In this episode of The Goldmine Podcast, we sit down with our friend and entrepreneur Paul Galushkin for a wide-ranging and inspiring conversation. Paul shares his journey from immigrating to the U.S. from Ukraine as a child to building multiple successful businesses with his wife and partner, Tatyana. We explore the pivotal moments that shaped his mindset—from working with his hands as a teen to launching a real estate brokerage, flipping homes, and most recently, opening a wellness center.
The conversation digs into themes of faith, family, fatherhood, personal responsibility, and how entrepreneurship often requires resilience, stress tolerance, and choosing the right mindset even in uncertainty. Paul also opens up about his Christian upbringing and how it fuels his sense of purpose in business and in life.
Whether you're a business owner, aspiring entrepreneur, or just someone seeking to live more intentionally, this episode offers wisdom and perspective on building a meaningful life—one decision at a time.
Paul Galushkin grew up in Sacramento after immigrating from Ukraine at age 8 — one of 13 children. He started working in high school to buy his own car, eventually built a flooring business with his dad, got into real estate with his wife and business partner Tatiana, opened their own brokerage in 2011, and has since expanded into general contracting, new construction, and a wellness center franchise. His story is one of consistent forward motion — building on each business without abandoning the lessons from the last one.
Paul and Tatiana made a deliberate choice early on that they wanted to be present parents — attending games, doing school drop-offs, being involved. When their first son was born, it became a hard deadline. Paul describes holding his newborn in the delivery room and feeling the full weight of responsibility land in an instant. That moment didn't slow him down — it focused him. He and Tatiana began thinking about how to build businesses that worked without them being present around the clock, rather than just building high-output jobs for themselves.

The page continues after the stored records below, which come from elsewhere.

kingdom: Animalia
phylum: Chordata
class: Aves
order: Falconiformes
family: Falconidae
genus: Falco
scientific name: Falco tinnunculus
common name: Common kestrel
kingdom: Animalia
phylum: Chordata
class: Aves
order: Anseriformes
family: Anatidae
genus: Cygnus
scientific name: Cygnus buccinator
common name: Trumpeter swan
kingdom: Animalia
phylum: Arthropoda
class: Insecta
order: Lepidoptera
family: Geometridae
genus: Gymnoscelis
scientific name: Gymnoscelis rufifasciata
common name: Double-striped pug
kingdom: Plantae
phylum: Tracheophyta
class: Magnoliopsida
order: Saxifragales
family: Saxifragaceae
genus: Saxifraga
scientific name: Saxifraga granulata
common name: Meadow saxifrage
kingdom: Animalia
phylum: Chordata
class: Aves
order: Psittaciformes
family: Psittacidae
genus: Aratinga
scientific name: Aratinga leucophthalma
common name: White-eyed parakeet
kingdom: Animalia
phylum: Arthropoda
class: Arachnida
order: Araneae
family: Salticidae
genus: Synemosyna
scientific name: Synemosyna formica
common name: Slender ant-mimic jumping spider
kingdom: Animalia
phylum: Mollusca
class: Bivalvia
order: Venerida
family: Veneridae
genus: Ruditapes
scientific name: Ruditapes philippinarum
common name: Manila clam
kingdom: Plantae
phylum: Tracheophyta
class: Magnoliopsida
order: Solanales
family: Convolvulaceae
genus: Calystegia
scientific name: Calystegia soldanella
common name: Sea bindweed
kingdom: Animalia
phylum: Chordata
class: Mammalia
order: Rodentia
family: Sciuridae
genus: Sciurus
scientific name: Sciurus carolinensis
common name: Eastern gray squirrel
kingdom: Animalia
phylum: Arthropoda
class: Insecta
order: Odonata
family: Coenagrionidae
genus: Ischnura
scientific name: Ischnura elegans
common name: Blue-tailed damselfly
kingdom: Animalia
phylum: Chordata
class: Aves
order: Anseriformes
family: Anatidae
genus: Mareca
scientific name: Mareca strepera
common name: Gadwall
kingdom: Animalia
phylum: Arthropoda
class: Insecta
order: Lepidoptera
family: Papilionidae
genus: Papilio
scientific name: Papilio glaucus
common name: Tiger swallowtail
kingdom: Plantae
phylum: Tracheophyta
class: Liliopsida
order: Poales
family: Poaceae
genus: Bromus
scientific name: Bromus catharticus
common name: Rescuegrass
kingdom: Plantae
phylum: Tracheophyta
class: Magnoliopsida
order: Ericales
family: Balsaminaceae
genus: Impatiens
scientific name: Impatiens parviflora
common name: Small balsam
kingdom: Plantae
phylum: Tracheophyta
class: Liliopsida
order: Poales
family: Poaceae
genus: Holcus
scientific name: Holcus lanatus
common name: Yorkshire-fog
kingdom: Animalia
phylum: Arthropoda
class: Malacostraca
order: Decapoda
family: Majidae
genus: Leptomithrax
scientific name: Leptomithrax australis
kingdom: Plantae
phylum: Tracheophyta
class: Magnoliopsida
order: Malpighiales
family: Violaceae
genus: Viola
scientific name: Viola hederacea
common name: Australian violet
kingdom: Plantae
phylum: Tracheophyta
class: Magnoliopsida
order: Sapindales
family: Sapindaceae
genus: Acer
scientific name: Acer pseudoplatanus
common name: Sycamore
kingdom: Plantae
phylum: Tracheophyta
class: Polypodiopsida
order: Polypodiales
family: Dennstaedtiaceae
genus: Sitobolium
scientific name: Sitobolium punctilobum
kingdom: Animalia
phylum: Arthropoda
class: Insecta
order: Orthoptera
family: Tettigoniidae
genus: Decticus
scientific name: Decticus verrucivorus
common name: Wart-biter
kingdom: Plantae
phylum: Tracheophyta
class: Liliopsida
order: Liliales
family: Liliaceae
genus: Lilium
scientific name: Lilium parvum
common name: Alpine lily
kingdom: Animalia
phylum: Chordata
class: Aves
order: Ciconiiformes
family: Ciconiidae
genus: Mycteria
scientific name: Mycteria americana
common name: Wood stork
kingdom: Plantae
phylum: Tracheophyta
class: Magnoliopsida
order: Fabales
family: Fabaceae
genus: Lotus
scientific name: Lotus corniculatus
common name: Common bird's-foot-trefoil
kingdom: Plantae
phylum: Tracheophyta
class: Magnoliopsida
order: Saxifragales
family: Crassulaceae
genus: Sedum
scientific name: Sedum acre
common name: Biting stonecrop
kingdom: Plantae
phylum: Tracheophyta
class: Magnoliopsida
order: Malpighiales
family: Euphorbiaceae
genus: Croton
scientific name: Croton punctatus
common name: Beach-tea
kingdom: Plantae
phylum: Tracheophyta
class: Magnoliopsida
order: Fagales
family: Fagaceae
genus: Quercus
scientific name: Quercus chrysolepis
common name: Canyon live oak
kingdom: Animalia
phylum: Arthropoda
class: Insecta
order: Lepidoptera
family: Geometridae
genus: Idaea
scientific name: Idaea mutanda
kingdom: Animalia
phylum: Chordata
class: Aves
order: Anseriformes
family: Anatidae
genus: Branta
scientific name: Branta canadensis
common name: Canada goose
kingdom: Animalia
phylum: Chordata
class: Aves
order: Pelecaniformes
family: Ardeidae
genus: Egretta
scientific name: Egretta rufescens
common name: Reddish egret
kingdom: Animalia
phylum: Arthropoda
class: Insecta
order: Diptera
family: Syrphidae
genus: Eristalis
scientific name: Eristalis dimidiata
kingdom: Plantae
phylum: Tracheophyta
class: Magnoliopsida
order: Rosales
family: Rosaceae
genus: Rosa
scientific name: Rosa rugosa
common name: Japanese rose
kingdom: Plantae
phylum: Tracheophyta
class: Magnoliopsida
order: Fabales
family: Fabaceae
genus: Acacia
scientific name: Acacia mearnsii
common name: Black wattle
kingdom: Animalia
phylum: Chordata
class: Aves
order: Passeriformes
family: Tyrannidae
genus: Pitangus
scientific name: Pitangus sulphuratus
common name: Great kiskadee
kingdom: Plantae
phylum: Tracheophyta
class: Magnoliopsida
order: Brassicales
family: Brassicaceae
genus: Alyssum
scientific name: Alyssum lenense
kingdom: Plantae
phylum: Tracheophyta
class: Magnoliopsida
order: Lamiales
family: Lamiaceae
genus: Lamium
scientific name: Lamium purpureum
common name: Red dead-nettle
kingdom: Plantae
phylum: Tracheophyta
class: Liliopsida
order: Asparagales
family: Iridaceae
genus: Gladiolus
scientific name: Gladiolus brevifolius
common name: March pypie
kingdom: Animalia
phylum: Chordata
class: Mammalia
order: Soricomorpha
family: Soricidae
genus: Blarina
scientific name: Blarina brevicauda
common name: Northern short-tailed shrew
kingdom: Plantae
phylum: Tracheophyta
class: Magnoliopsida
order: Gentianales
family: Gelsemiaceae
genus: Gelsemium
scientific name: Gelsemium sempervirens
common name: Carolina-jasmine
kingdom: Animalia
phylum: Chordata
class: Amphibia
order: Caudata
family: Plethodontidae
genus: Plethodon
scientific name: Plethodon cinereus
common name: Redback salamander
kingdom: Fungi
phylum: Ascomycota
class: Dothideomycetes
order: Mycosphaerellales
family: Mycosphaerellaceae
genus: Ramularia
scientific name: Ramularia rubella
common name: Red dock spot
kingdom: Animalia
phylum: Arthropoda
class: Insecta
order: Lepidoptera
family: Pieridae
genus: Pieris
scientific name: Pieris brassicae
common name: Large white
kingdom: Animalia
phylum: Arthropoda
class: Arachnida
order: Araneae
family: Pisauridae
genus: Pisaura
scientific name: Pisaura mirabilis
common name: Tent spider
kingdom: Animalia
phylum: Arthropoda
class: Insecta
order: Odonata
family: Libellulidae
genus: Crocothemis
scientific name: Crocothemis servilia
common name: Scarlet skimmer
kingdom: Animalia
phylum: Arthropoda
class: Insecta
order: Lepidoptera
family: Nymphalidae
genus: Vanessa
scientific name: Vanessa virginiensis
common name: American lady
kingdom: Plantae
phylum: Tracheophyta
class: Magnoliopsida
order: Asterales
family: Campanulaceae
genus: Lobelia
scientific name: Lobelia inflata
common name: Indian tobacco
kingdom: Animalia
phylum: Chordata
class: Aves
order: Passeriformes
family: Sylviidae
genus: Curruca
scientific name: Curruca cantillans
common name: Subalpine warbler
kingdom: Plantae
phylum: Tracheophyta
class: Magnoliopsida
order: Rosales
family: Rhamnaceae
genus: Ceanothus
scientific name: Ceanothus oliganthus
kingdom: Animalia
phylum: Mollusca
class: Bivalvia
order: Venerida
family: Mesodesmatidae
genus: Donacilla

Paul spent nine months at a credit union before getting let go in a situation he describes as strange and unexpected. His first instinct was to fight to get the job back — even though he hated it. By the next morning, the clarity hit: this was the door opening he'd been waiting for. He got into real estate in 2010 when almost no one wanted to touch it — foreclosures, short sales, a collapsed market — and he saw exactly that as the opportunity. The lesson he takes from it: the ending of something you didn't even want can be the beginning of something much better.
Paul didn't set out to have multiple businesses. What happened is that real estate naturally split into three distinct income streams — buyer/seller commissions, house flipping, and new construction — and he started treating each as its own business with its own principles. Once he understood that most business fundamentals apply across industries, the mental framework was there to consider other opportunities. When the wellness center franchise came along, he wasn't looking for it — but it fit his values around holistic health, had a proven business model, and gave him a chance to apply everything he'd already learned about systems, staffing, and customer service.
One of the most honest moments in the conversation: the night before the wellness center was set to open, Paul couldn't sleep. Hundreds of unresolved items were racing through his head — licenses, insurance, equipment, staffing, a lease payment starting in days. His own internal monologue was: what have I gotten into? What helped him turn the corner was a simple reframe. Instead of catastrophizing, he asked: what's the actual worst case, and what's one phone call I can make tomorrow to handle it? That shift — from spiral to action — is something he credits to intentional reading and the influence of his faith. He didn't pretend the stress wasn't real. He just chose not to let it drive.
Paul shares a reflection he had while washing his truck — thinking about why so many people from Ukraine and the former Soviet Union ended up in America. His family came from a context where Christianity was persecuted and faith was dangerous. His grandfather was beaten in a classroom for being a Christian. Paul's conclusion: people who came through that kind of adversity carry a set of values and a strength of character that thrives here — and maybe that's the point. Not just to enjoy freedom, but to model and share something that gets lost when life gets comfortable.
The closing stretch of the conversation zeroes in on attitude as the root variable in almost everything — health, business, relationships, society. Paul's practical take: you don't have to climb the whole mountain today. You make one small decision that points in the right direction. His example is literal: open the pantry, reach for pistachios instead of chips. Not because it's a big win, but because you know where you're trying to go, and you don't want to feel regret tomorrow. Self-denial isn't only losing something — it's planting a seed. The return is indirect but real.
Paul recommends Power vs. Force by David Hawkins — a book about the energy behind thoughts, decisions, and attitudes, and why certain approaches to life produce fundamentally different outcomes than others.